▸ **Kutipan untuk Dibaca**
Diakui bahwa Gus Dur adalah pemimpin negara yang pertama kali memperjuangkan kewarganegaraan kelompok keturunan Tionghoa di Indonesia dalam posisi yang semestinya sebagaimana warga negara yang lain dalam posisi yang setara tanpa terkecuali.
Perjuangan Gus Dur tersebut bukan tanpa alasan. Etnis Tionghoa memiliki peranan penting bagi Indonesia saat ini. Sejarah bangsa ini mencatat bagaimana warga Tionghoa ikut bahu-membahu dalam perjuangan kemerdekaan Indonesia melawan kolonial Belanda dengan menjadi pemasok persenjataan.
Jauh sebelumnya, peran itu tertanam kuat pada masa-masa kerajaan nusantara. Ketika kerajaan Sriwijaya di masa kehancuran dan pemerintahan sedang kacau, etnis Tionghoa yang memiliki keterikatan langsung dengan Tiongkok mengambil inisiatif untuk membangun pemerintahan sendiri agar kekacauan di Palembang tidak berlarut-larut. Palembang baru memaklumatkan diri berada di bawah kekuasaan Majapahit di Jawa setelah Laksamana Cheng Ho datang ke Palembang dan mendirikan masyarakat IslamTionghoa dan dipimpin oleh Arya Damar.

▸ **Ringkasan Tugas**
Menurut kutipan tentang peran etnis Tionghoa, apa peran warga Tionghoa dalam perjuangan kemerdekaan Indonesia melawan kolonial Belanda? Gunakan kutipan di atas sebagai satu-satunya acuan.

▸ **Data yang Diberikan**
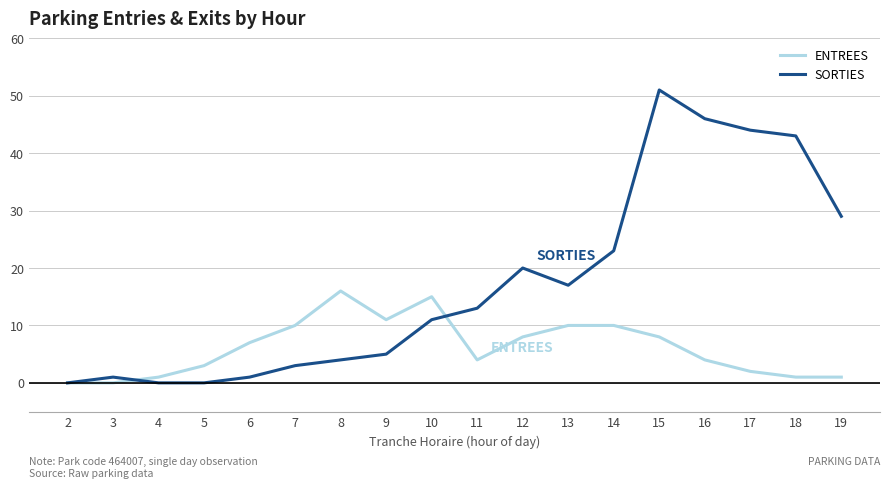

Which series has the widest spread of values?

SORTIES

▸ **Jawaban Tugas**
Mereka menjadi pemasok persenjataan.